Top of SOURCE PASSAGE

It's the bottom of the ninth. Two strikes. Two out. Bases loaded.

Human rocket Willie Wilson of the Kansas City Royals hugs the plate, curiously dressed in full powder blue, a color fancied by baseball teams and wedding parties of the era.

His nemesis this evening is Phillies closer Tug McGraw, whose fame will later be shadowed by that of his son, country singer Tim McGraw. The screwball artist fires a pitch letter-high, but Wilson can only flail. Kansas City's insurgency is repelled. The Phillies win their first World Series since forming during the Chester A. Arthur presidency.

A record 54 million people tune into the game that night. It will be perhaps the last time baseball can legitimately call itself America's national pastime.

The Great Leap Downward

Fast-forward to the fall of 2012. Marco Scutaro cracks a tenth-inning single into the wet outfield of Detroit, nudging the San Francisco Giants to a World Series sweep. The Nielsen ratings will soon reveal how far baseball has plunged.

Bottom of SOURCE PASSAGE

__WHAT THIS TASK INVOLVES__: According to the baseball passage, how many people tuned into the game in which Tug McGraw struck out Willie Wilson? The entries have no connection to the baseball passage.

Top of DATA FOR REVIEW

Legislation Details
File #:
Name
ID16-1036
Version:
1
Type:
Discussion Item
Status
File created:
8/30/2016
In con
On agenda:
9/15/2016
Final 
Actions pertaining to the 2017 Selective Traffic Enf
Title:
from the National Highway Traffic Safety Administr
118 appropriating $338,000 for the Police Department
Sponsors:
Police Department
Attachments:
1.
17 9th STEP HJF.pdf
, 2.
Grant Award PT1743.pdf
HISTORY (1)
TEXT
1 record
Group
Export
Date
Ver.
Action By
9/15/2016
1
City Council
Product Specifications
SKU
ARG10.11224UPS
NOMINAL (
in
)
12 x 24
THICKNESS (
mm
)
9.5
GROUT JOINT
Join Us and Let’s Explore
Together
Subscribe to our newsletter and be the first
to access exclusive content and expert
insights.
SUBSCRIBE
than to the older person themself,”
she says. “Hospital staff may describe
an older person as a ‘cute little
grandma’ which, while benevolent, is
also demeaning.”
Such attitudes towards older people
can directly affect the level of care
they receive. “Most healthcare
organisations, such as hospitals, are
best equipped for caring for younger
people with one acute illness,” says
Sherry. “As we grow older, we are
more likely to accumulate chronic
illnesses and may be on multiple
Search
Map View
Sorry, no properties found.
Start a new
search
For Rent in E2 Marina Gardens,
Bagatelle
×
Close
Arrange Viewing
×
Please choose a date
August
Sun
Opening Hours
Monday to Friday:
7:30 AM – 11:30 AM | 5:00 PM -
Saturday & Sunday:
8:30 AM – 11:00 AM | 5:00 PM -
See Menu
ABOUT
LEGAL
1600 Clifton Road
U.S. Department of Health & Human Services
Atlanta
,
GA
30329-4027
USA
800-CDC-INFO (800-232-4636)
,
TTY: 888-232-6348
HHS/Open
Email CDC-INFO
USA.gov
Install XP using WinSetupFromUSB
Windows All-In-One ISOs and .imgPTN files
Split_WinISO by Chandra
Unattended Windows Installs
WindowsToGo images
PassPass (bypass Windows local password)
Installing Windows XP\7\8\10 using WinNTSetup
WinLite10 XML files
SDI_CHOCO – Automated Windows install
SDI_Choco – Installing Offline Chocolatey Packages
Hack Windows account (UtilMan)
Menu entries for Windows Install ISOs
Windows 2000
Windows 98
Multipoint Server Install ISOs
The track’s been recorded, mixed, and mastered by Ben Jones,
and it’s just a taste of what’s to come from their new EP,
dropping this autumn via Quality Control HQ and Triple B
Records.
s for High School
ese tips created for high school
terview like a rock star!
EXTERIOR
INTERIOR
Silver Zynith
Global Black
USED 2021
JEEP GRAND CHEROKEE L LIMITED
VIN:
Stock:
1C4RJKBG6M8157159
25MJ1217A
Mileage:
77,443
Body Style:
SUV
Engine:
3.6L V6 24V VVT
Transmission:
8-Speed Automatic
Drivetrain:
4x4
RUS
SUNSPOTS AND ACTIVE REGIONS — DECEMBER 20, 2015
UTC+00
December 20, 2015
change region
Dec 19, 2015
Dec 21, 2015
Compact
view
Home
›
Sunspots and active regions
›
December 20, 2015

Bottom of DATA FOR REVIEW

__ANSWER SPACE__: A record 54 million people.